Going
Without Teeth In America
By
James Donahue
The last
time I went to a dentist was a few years ago when I had an infected wisdom tooth that was making me sick. I went to a regular
dentist for a referral to an oral surgeon. The oral surgeon pulled two teeth and soaked me for something like $3,000. The
regular dentist got his share just for looking in my mouth.
I had
a little money in savings then so I could pay the bill. But it was such an extravagant bill I decided that it was going to
be the last dental visit I was going to make in my lifetime. Going to the dentist is for the very wealthy, a social group
that I do not belong to.
There
was a time when I was young that going to the dentist was feared because it always meant pain. The price was never that bad.

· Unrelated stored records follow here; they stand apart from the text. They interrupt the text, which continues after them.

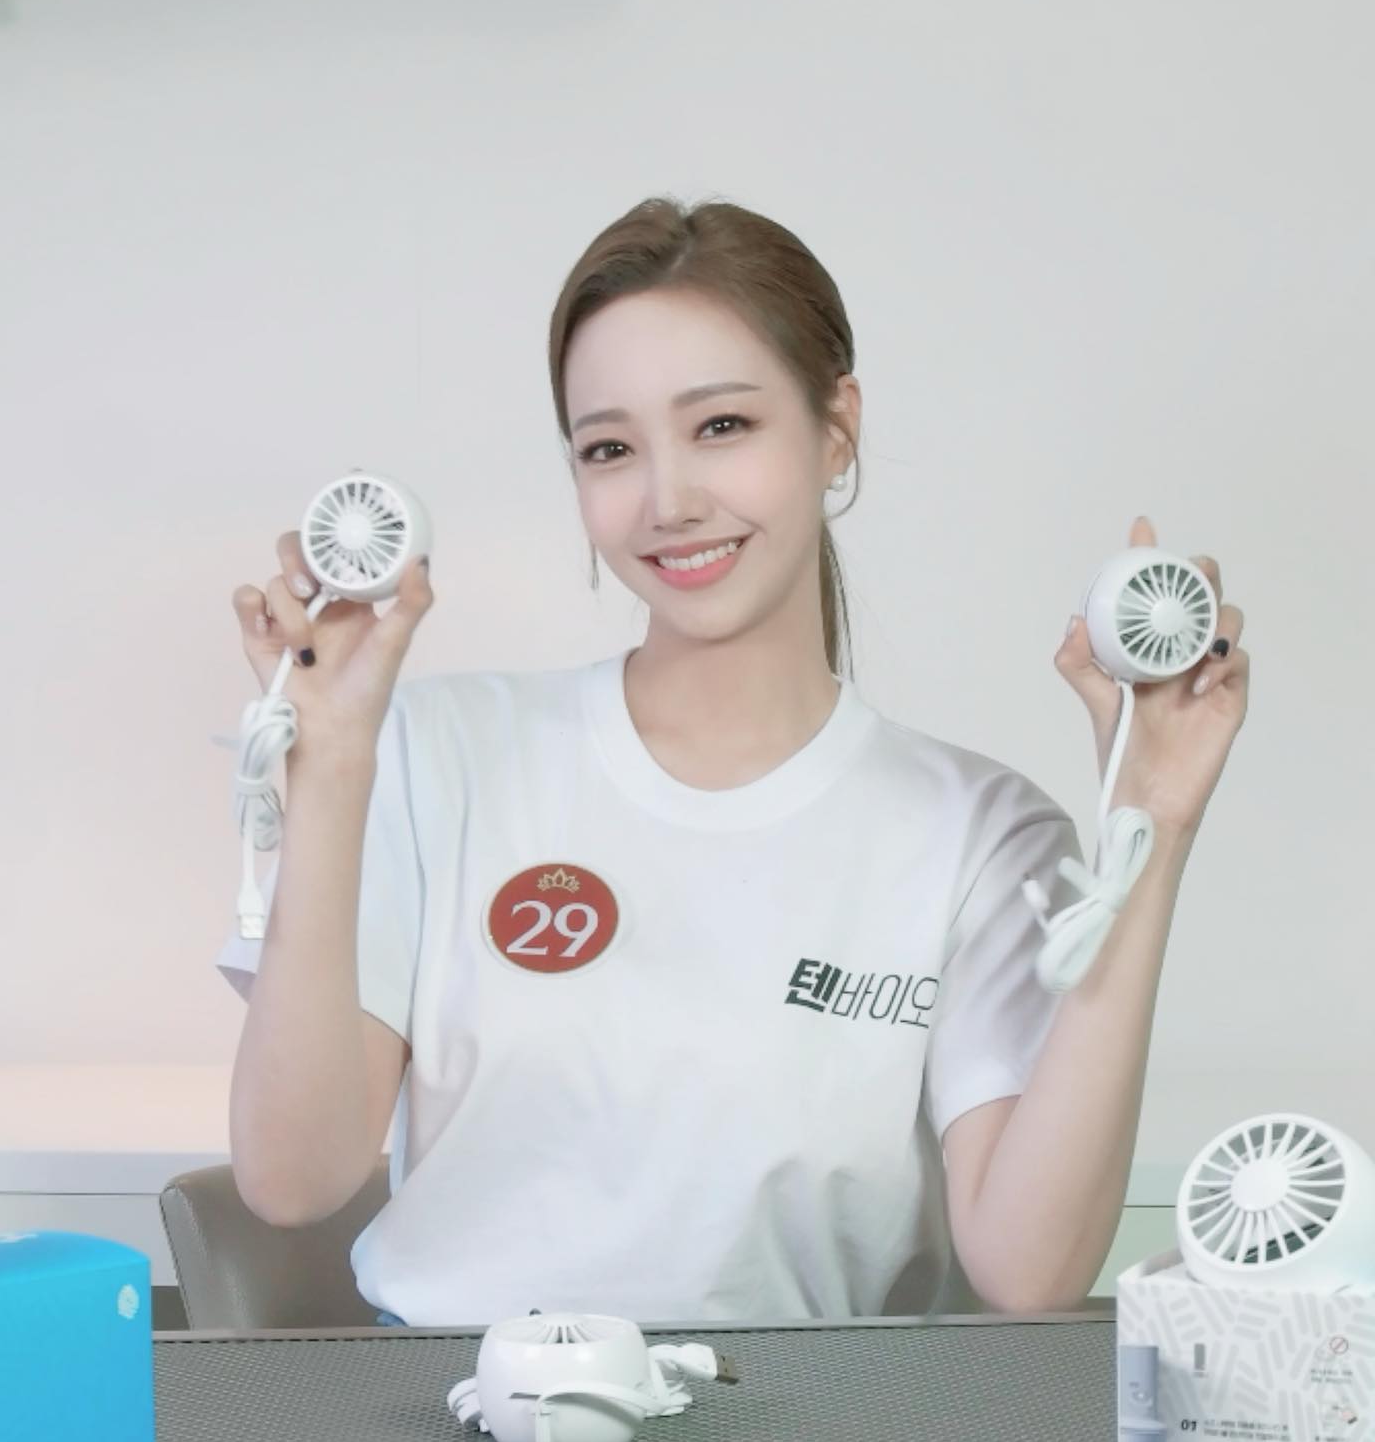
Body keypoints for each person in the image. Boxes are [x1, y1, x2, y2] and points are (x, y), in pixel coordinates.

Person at [215, 196, 1249, 1328]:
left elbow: (1028, 1269)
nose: (669, 502)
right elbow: (292, 1179)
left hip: (812, 1428)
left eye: (721, 426)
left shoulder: (980, 836)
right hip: (452, 1410)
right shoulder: (434, 753)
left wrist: (1150, 827)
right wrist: (334, 768)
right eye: (611, 449)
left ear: (837, 427)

I remember not too many years back when getting a cavity drilled and filled cost something like eight dollars.
I was
going to that same dentist when my employer began offering dental insurance. It was the first time in my life I had ever had
such insurance. So when I went to the dentist to have another cavity drilled and filled, I proudly reported that I had dental
insurance. That day my bill was $40 and my co-pay was $20. My personal cost for having a cavity fixed had more than doubled
because I had insurance.
When
we were in Arizona in 1996 I had a serious tooth ache and went to a dentist in Holbrook, at the edge of the Navajo Nation.

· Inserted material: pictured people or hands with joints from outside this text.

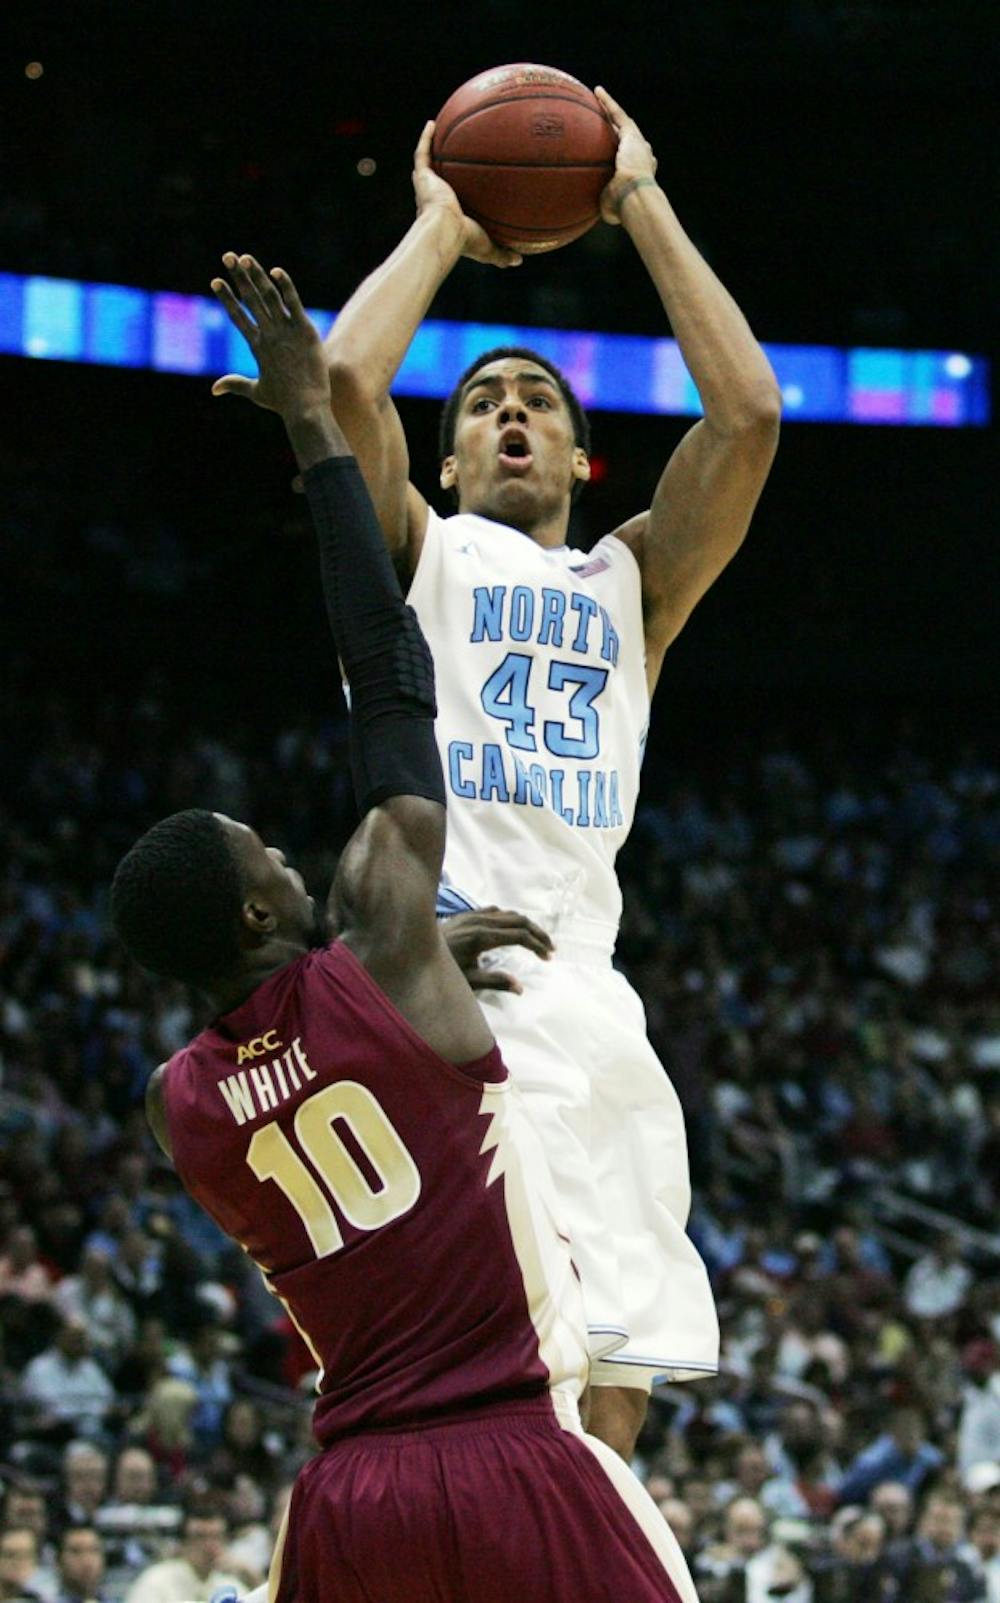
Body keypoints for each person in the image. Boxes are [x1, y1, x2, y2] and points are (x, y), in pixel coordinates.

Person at [111, 256, 698, 1603]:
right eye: (266, 851)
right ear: (264, 906)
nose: (284, 847)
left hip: (350, 1495)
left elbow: (301, 1045)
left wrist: (415, 966)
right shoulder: (382, 942)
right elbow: (387, 665)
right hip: (508, 1456)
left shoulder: (179, 1105)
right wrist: (321, 429)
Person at [306, 79, 782, 1457]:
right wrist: (444, 223)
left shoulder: (632, 578)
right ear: (446, 460)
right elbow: (340, 387)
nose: (510, 415)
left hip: (581, 985)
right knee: (456, 1372)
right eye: (481, 405)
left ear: (582, 451)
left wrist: (636, 195)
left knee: (612, 1377)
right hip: (438, 973)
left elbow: (747, 416)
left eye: (537, 402)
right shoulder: (419, 554)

That dentist fixed my problem and installed a crown. His bill was $65.
In 2001
after returning to Michigan, I had another tooth ache and went to a dentist to have it fixed. He wouldn’t look in my
mouth until I had my teeth cleaned. The cost of the cleaning was $100. Then the
dentist looked in my mouth and called in a specialist to pull the tooth. I paid another $300. My option was a trip to a nearby
city to a root canal specialist and then getting a crown. The price was going to be over $3,000. I chose to have the tooth
pulled.
Before
going into permanent retirement I worked for a while at a weekly newspaper that offered dental insurance. I used the insurance
and the money from my job to get as much repair done to my teeth as possible. It involved a couple of root canals, crowns
and a bridge.
It wasn’t
a month after I retired that the bridge broke and one of the crowns popped loose. I cemented everything back together with
crazy glue. The crown held but the bridge only lasted a few months. I now go around without any front teeth so I don’t
smile much. And that is hard to do because I have a sense of humor that keeps my funny bone tickled most of the time. Consequently
most everybody I know also knows I don’t have any front teeth.
Going
around without front teeth used to, and may still have an effect on a person’s social standing in a community. But as
more and more people find themselves in the same boat as I am, it is getting quite common to see people, many of them younger
than I, also appearing in public without teeth.
What
people don’t know is that I don’t have many other teeth either. Those left in my head are either broken or dead
from old root canals. Two teeth are broken off so I just have the roots showing. I refuse to pay the high price of having
the other teeth pulled and then buy dentures so I am waiting for Obama’s health care package in hopes that it might
include dental services.
My options
are to go around a toothless old guy who can’t pronounce his words correctly, or go to Canada and get my dental work
done there.
I watch
the battle raging in Congress and the Senate these days over health care and wonder why these people cannot see what is happening
to Americans. They appear blinded by the fact that they have the finest health insurance coverage available anywhere. But
the rest of us are going without. Most of us ration our visits to the family doctor to the bare few necessary to keep our
prescriptions written. We never go to the doctor because we are sick. That would mean tests, X-rays and other services we
can’t afford.
Anyone
who believes the lies being dished out by the AMA and big pharma, opposing the government health care plans, is either well
heeled financially or a total fool. The rest of us know better.